Interview : Amara Charaf-Eddine
How can innovation help to boost high-potential manufacturing segments?
AMARA CHARAF-EDDINE: The growth of production and the creation of long-term jobs are at the base of the national growth model. This strategy targets a significant rise in production, giving priority to those segments, such as agriculture, fisheries, ICT and tourism, that produce tradable goods and services.
In my opinion the sources of innovation are of two types. The first is the realisation of partnerships and strategic alliances with leading companies in their segment. The second is the bridging of industries and research centres through the establishment of clusters. A consortium of companies is more capable than single firms of mobilising funds dedicated to applied research and the production of prototypes that can be duplicated during the industrial phase. However, some innovations, particularly in ICT, are the work of start-ups or innovative entrepreneurs. Even if the company does not find an immediate need in its sphere of production, it is crucial that it provide support during product development, or that it help through injecting private equity.
To what extent can public companies support innovation and youth entrepreneurship?
CHARAF-EDDINE: Incubators could complement the function of those clusters that are dedicated to innovation based on industrial needs and the responses elaborated by teams of researchers, and the authorities have already subscribed to the process of creating incubators for publicly supervised projects. As such, it is left to a given firm to get closer to these structures and to agree on their contributions to young entrepreneurs.
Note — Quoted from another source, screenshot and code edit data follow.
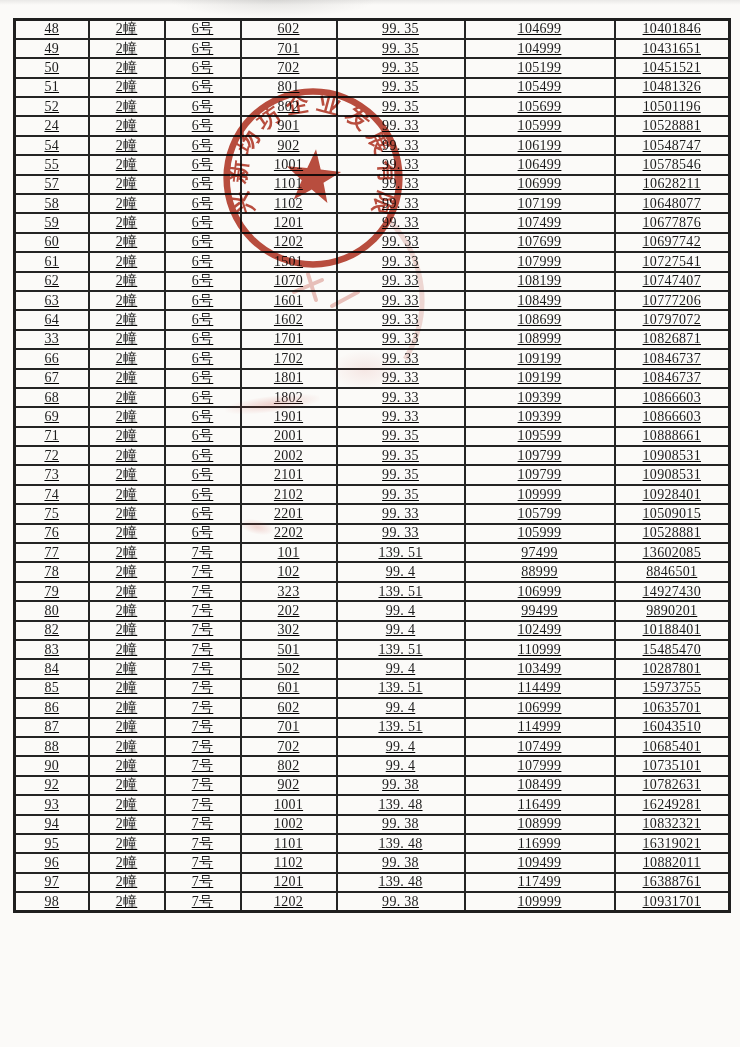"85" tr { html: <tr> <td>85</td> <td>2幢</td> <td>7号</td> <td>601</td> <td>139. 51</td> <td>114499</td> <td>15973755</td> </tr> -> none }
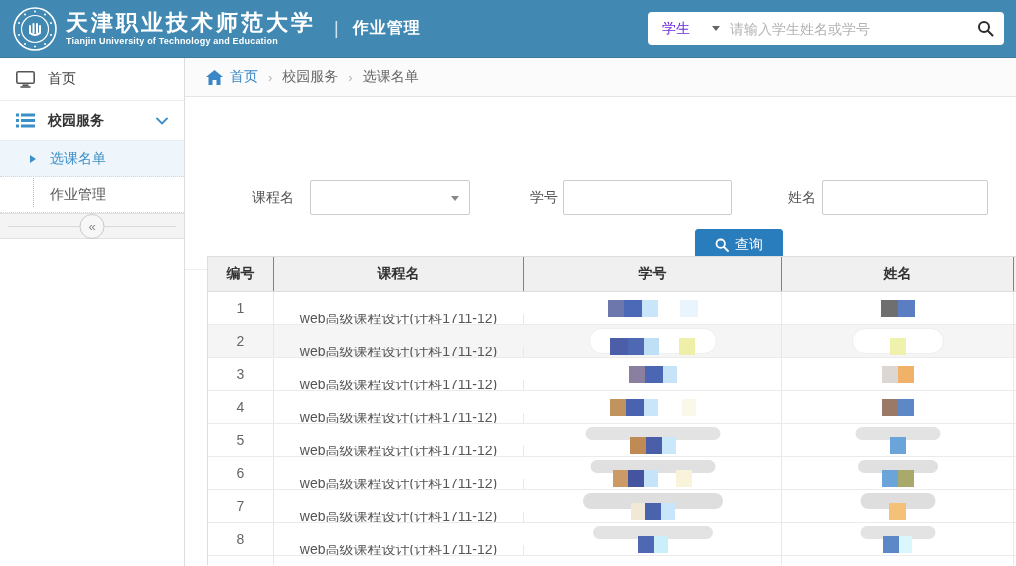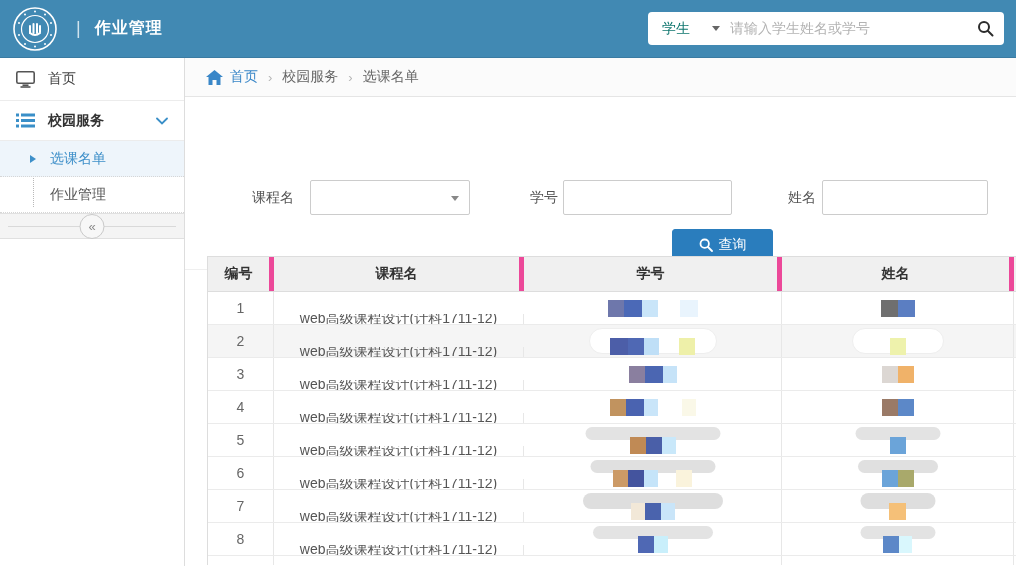"天津职业技术师范大学" div.uni { html: none -> <div> <div>天津职业技术师范大学</div> <div>Tianjin University of Technology and Education</div> </div> }
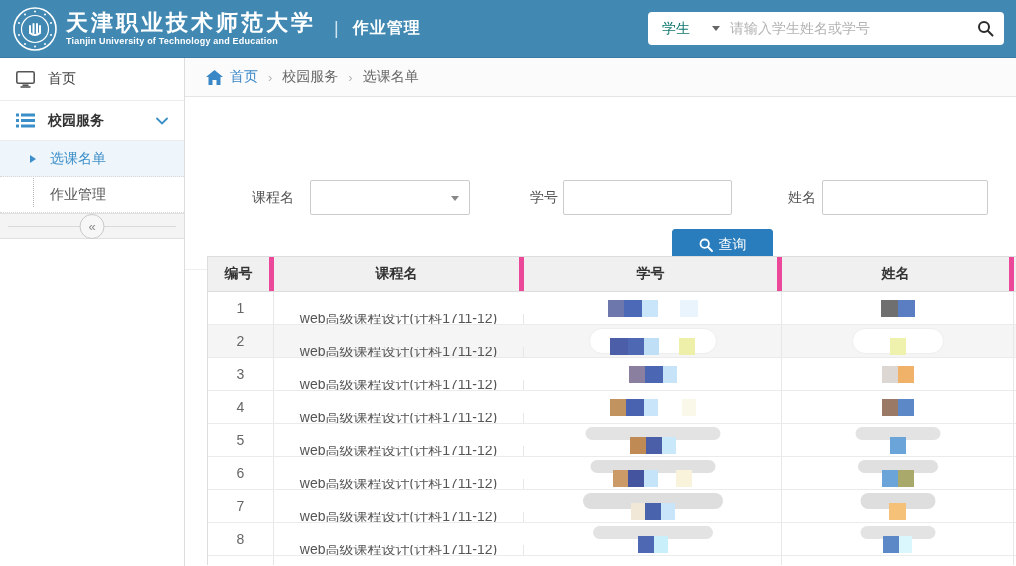"学生" .search-cat { color: #0f766e -> #6d28d9 }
For instance, a public company could propose subcontracts that help to integrate these entrepreneurs into the value chain.
It is essential to provide project promoters with services that enable them to embark under the best conditions in carrying out market research, building business plans, identifying the content of investment, defining their commercial policy and keeping accounting records, and these are the kinds of assistance that any young entrepreneur would need from these firms.
On another level, consortia of public companies could support project holders by buying capital stakes in the creation or development phases of a nascent firm. In some cases it will be a matter of reframing the projects with a view to both their immediate and eventual success, as well as engaging a contribution to Algeria’s attractiveness and socio-economic development. Incubators should help to create ecosystems for the development of viable enterprises in the long term.
How could partnerships between the Algerian private sector and international firms be encouraged?
CHARAF-EDDINE: Algeria is attractive as a business site because of its market size, its low costs of production – with respect to labour, supply and distribution, operations and energy – and a range of investment incentives. However, partnerships also depend on a technology-product-market triptych, meaning that a project’s viability relies on a market’s dynamism, the foreign partner’s technological contribution and the expected success of a sales network.
Improvements to encourage partnerships include diffusing information and economic data on the market and its players; facilitating access to bank loans; reinvigorating funds for small and medium-sized enterprises; and bolstering human capital to meet the demand for skilled labour. These must be done with the help of sectoral organisations and institutions as a means to encourage partners to develop industry-specific training centres, as in the vehicle industry in Oran or textiles in Relizane. We could also encourage the reorganisation of the tax system and the modernisation of the commercial code to adapt its contents to the new realities of the global economy.